SBT loader reads the versions of Scala and sbt to use to build the project from the project/build.properties file. If this is the first time the project has been built with those versions, the loader downloads the appropriate versions to project/boot directory. The sbt loader will then load the right version of the main sbt builder using the right version of Scala. Other user-defined properties might also be set in this file. Below is an example of build properties file for ESME:

project.organization=Apache Software Foundation
project.name=Apache Enterprise Social Messaging Environment (ESME)


All plugins for SBT are specified in plugins definition file Plugins.scala. It's structure is very similar to project definition file. Lets review plugins configuration via example of sbt-idea plugin which is used to generate project artifacts for IntelliJ IDEA.

Plugins class should extend PluginDefinition base class:
class Plugins(info : ProjectInfo) extends PluginDefinition(info)

Additional repositories which are used by plugins are declared as vals:
val sbtIdeaRepo = "sbt-idea-repo" at "http://mpeltonen.github.com/maven/"

Like in a project definition file, dependencies for plugins are specified via dependency expressions:
val sbtIdea = "com.github.mpeltonen" % "sbt-idea-plugin" % "0.1.0"

With sbt-idea plugin configured, it is possible to issue commands:
sbt update
sbt idea

and IDEA project file will be generated in project's root directory.

Main commands

All interaction with SBT is performed via commands, which are usually executed in SBT console. To enter into SBT console, it's necessary to run sbt in a project directory.

First group of commands is used to clean generated and downloaded artifacts.
clean command deletes target directory where all generated files are located.
clean-cache command deletes local Ivy repository where downloaded artifacts and metadata for automatically managed dependencies for this user are resides.
clean-lib command deletes lib_managed - managed library directory for this project.

update command is used to resolve and download all external dependencies into local Ivy repository.

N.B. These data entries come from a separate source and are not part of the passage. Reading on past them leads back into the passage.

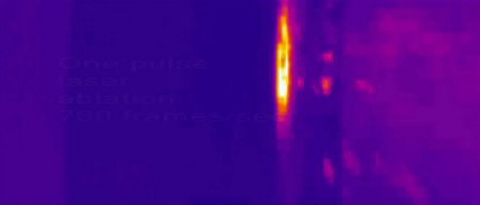
Figure 30. Ejection of excited, “hot” particles, registered during one pulse ablation of sandstone.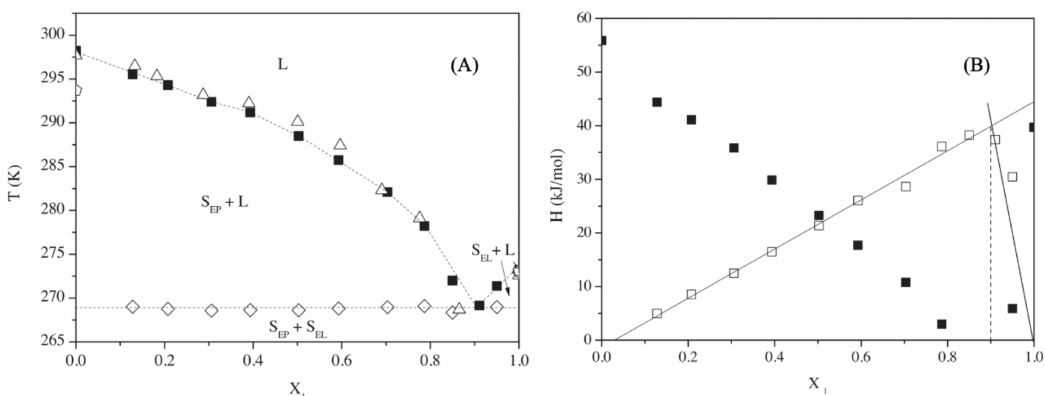
Figure 1. Examples of ( A ) a phase diagram and ( B ) a Tammann plot of the mixture ethyl laurate/ethyl palmitate [45]. In Figure 1A: (cid:4) – liquidus line from [45]; (cid:52) – liquidus line from [42]; – Eutectic temperature; L – Liquid; SEP – Solid Ethyl (cid:51) Palmitate; SEL – Solid Ethyl Laurate. In Figure 1B: (cid:4) – Melting; (cid:3) – Eutectic. Reprinted from Fluid Phase Equilibria, 358, “Solid–liquid equilibrium in ternary mixtures of ethyl laurate, ethyl palmitate and ethyl stearate”, 272–281, Copyright (2013), with permission from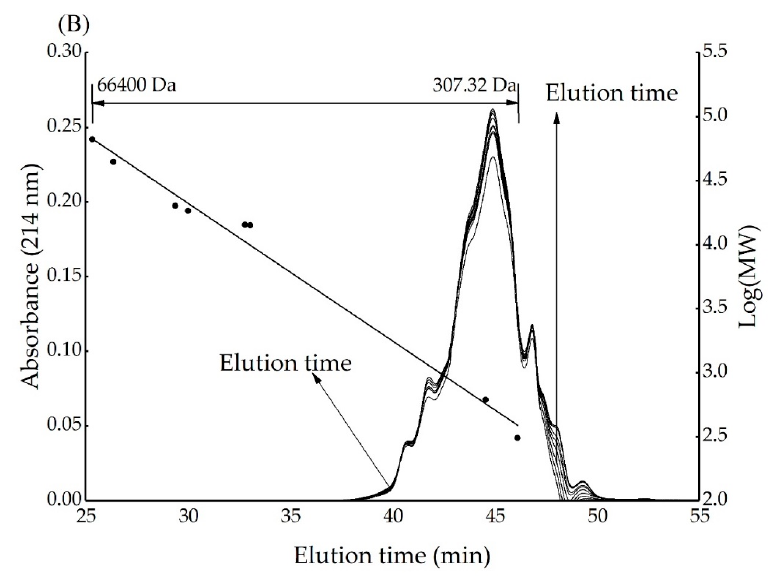
Figure A5. Effect of reaction time on molecular size of xylose–BCH MRPs ( A ) and BCH ( B ).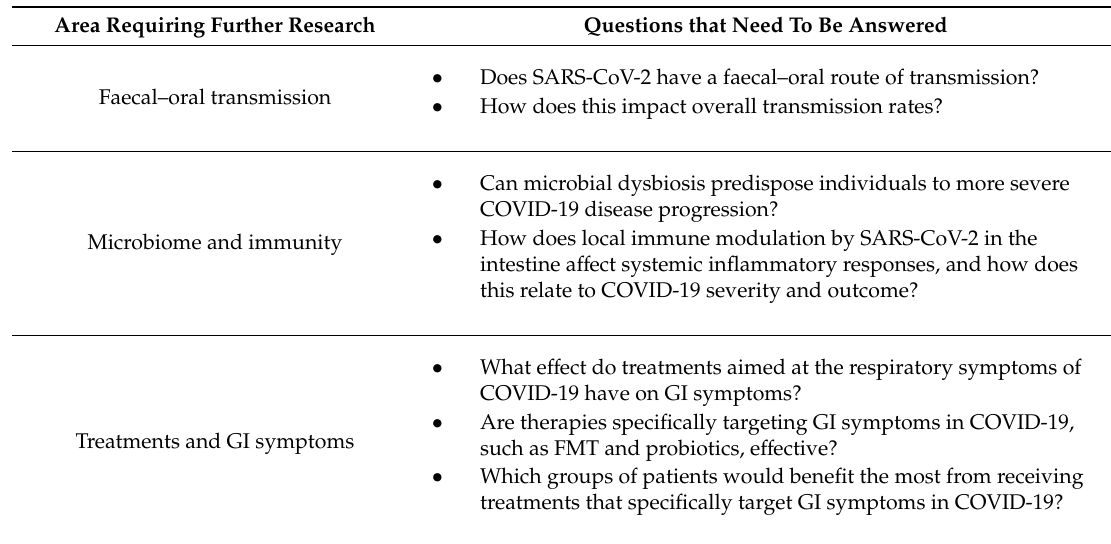
Table 4. Some of the areas where further research is required to answer key questions to improve understanding about SARS-CoV-2 and the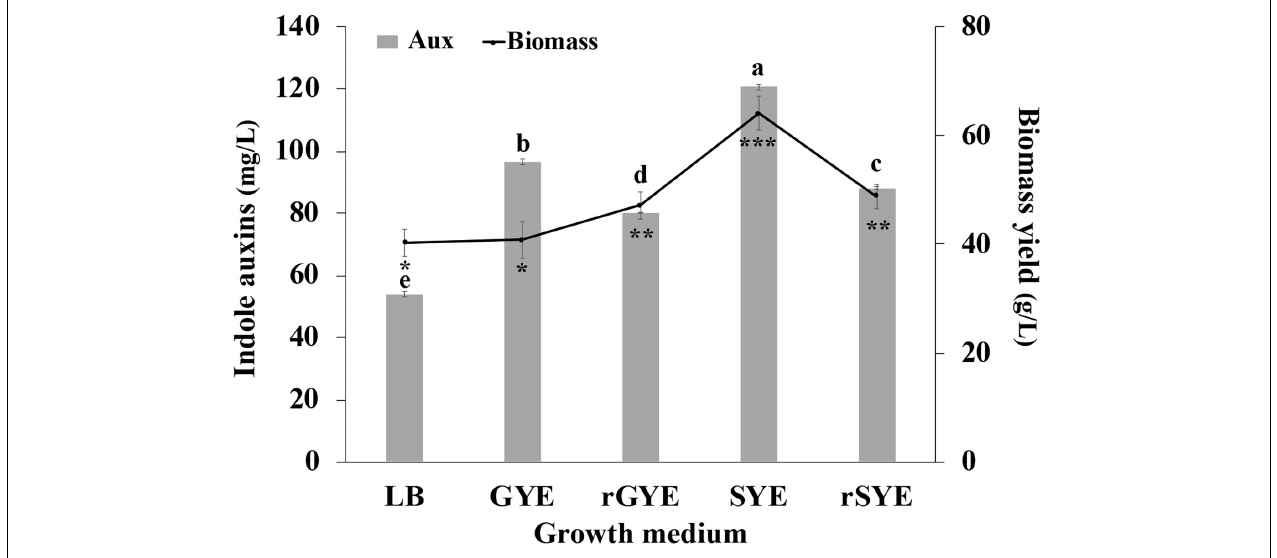
FIGURE 6 | Effect of culture medium on IAA production (mg L − 1 ) and biomass concentration (g [wet weight] L − 1 ). LB, YEG, and YES contained 5 g L − 1 of yeast extract; in reinforced media (rYEG and rYES) the concentration of this ingredient is doubled (10 g L − 1 ). Differences in letters and symbols indicate that the values are significantly different ( P > 0.05).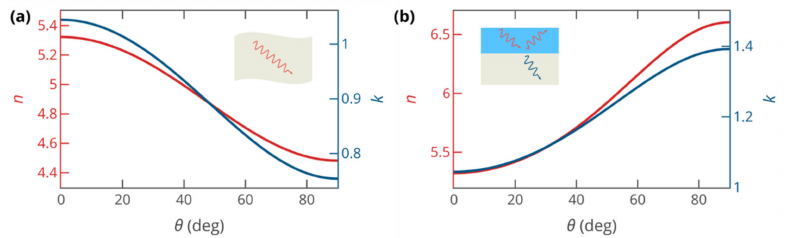
Figure 2. Effective refractive indices of the anisotropic MoS 2 layer, governing: ( a ) phase accumulation and field attenuation upon propagation of a p-polarized wave ( n eff = β / β 0 ) and ( b ) reflection and transmission of a p-polarized wave at interfaces with other materials, calculated from Equation (5). At an angle θ = 66 ◦ corresponding to the minimum reflectance, the effective refractive indices n p = 4.63 + 0.81 i and n i = 6.29 + 1.32 i differ from the in-plane refractive index by eff eff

compile command preforms compilation of all Scala source files located in src/main/scala folder. It's possible to specify additional options for compile task by overriding compileOptions method.

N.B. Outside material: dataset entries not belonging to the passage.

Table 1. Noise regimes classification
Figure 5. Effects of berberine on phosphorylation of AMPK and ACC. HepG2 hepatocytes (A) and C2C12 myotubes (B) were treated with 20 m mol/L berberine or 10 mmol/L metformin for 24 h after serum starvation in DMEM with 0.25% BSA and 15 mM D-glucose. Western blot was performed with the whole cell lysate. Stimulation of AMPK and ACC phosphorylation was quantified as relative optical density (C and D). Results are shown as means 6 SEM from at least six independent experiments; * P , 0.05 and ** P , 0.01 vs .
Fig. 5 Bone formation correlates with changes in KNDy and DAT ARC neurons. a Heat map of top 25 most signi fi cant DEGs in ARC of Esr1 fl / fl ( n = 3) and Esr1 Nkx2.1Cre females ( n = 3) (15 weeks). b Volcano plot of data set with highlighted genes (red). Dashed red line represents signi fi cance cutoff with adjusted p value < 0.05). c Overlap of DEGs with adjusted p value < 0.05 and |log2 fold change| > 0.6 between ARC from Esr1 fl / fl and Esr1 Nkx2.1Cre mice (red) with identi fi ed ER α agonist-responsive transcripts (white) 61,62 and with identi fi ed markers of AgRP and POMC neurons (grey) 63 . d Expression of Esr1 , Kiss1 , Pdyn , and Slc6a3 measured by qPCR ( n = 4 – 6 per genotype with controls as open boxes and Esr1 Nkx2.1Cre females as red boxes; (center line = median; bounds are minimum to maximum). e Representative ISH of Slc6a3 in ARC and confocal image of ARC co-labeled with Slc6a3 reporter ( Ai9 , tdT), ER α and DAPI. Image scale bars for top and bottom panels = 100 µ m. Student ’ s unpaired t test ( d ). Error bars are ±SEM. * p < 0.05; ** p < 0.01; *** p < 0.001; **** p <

test command executes all tests that have been found during compilation. Runs test-compile command first (similar to compile task it's possible to specify additional options for test-compile task by overriding method testCompileOptions).

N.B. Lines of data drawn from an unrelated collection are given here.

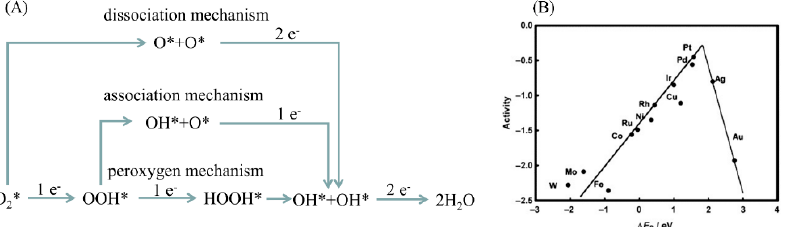
Figure 6. ( A ) Proposed oxygen reduction reaction (ORR) mechanisms. Reproduced with permission from [80] Copyright © 2021 WILEY-VCH. ( B ) Volcano-type relationship for the ORR activity versus the oxygen-binding energy. Reproduced with permission from [81] Copyright © 2021 The American Chemical Society.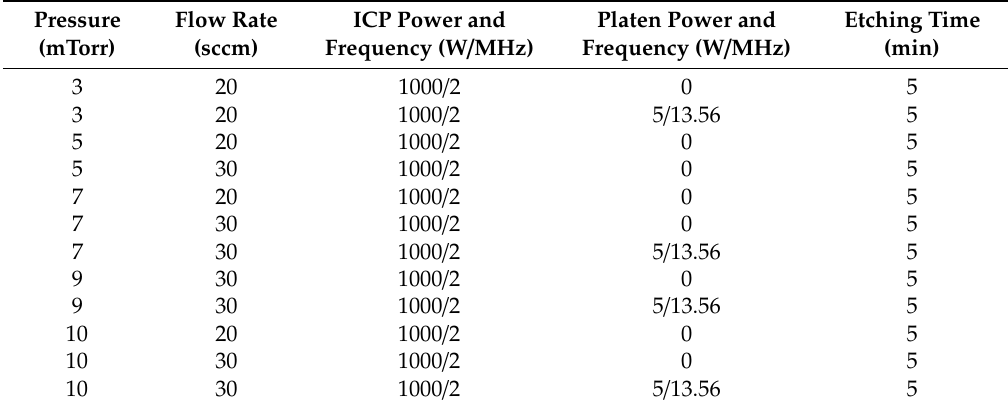
Table 2. Etching parameters.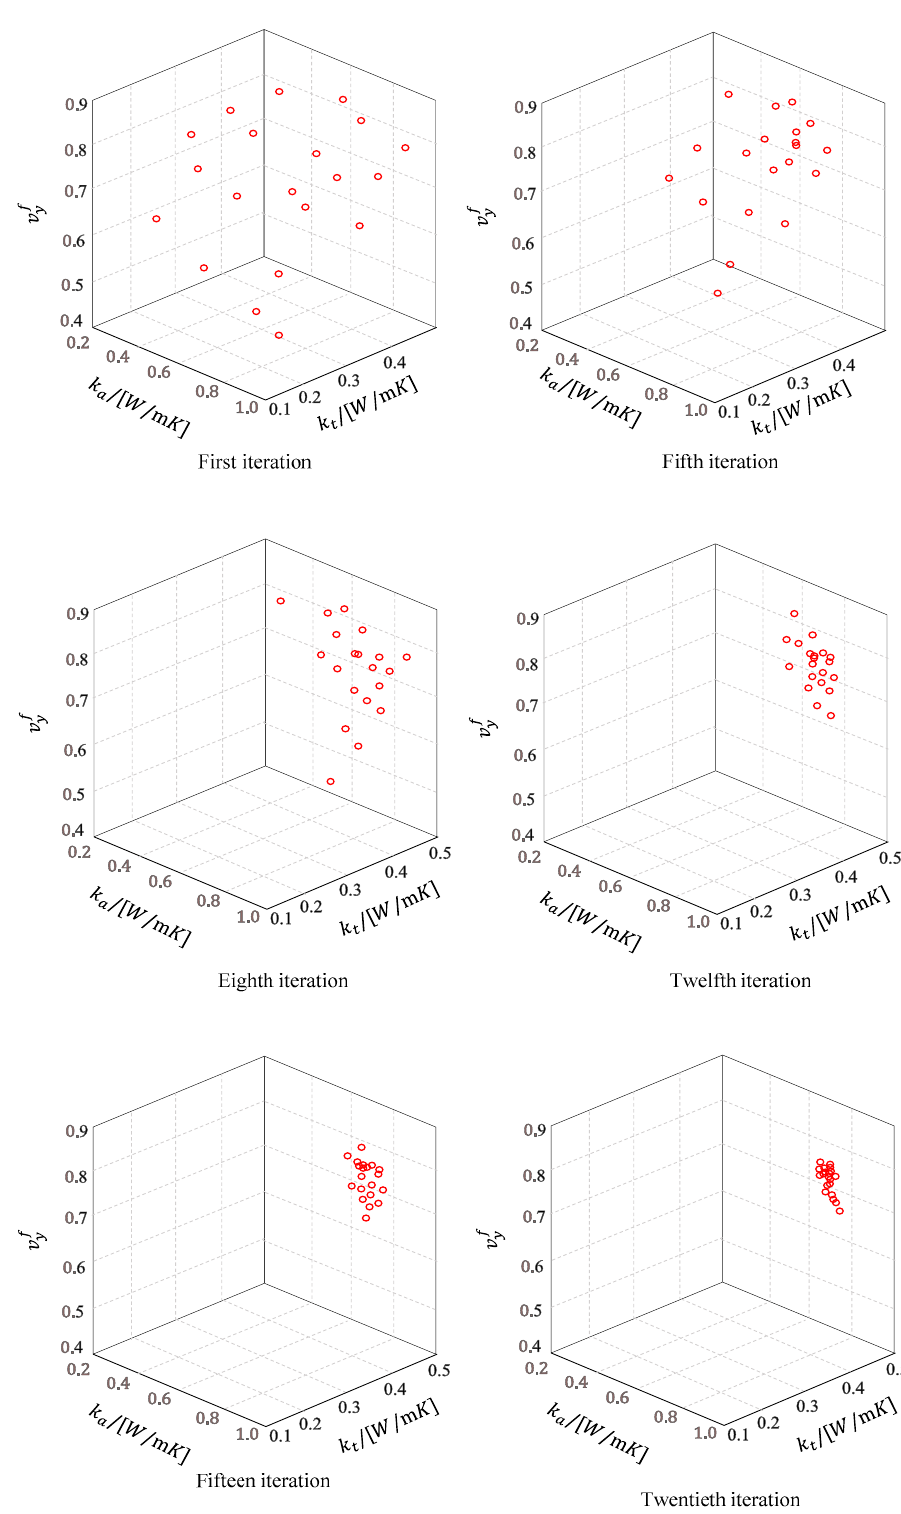
Figure 5. Particle positions of different iterations.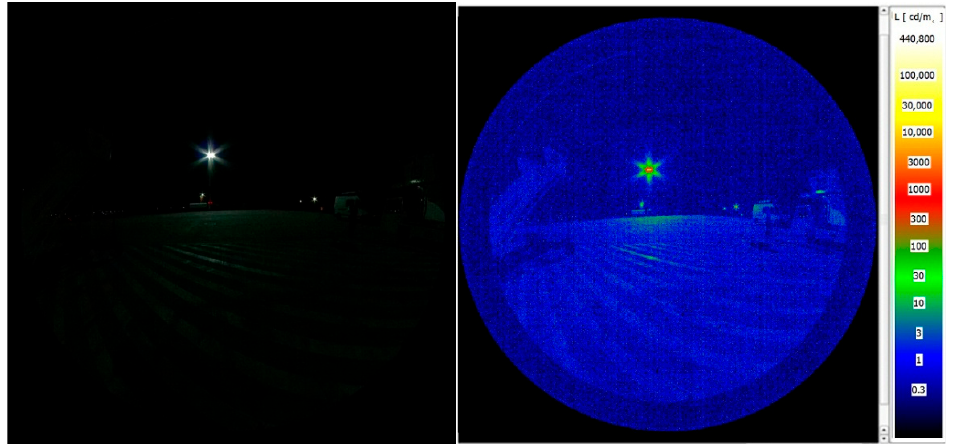
Figure 2. The view from the measurement point with corresponding luminance map. Measured GR = 51, subjective sensation of glare: just admissible, task of activity [5]: aircraft maintenance stands, GR MAX from standard [5] = 45.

jetty-run command starts the Jetty server and serves this project as a web application on http://localhost:8080 by default. This variant of starting Jetty is intended to be run from the interactive prompt.
jetty-stop command stops the Jetty server that was started with the jetty-run action.

Dependencies list

Sometimes it's necessary to analyze all tree of used dependencies (to prevent conflicts between them for example). Maven has specific plugin dependency:tree to do just that. It's also possible to perform similar task with SBT via Project Console.

console-project command starts the Scala interpreter with access to project and to sbt.

For example, to get list of dependencies in compile classpath, current.publicClasspath command should be executed. Similar commands current.testClasspath and current.optionalClasspath exist for test classpath and optional classpath accordingly.

Integration with Hudson

While integration of SBT with Hudson, popular Continious Integration tool, hasn't been used in ESME project yet, there are some resources on this available:
Hudson SBT plugin: https://github.com/hudson/sbt-plugin
Christoph Henkelmann’s Blog entry - “How to build sbt projects with Hudson and integrate test results” : http://henkelmann.eu/2010/11/14/sbt_hudson_with_test_integration


Simple Build Tool home: http://code.google.com/p/simple-build-tool/
Apache Ivy home: http://ant.apache.org/ivy/
Lift Wiki page related to SBT: http://www.assembla.com/wiki/show/liftweb/Using_SBT
Mikko Peltonen's sbt-idea plugin home: https://github.com/mpeltonen/sbt-idea

A big thank you goes out to Vladimir Ivanov for the SBT implementation and for writing up this blog post explaining how it works!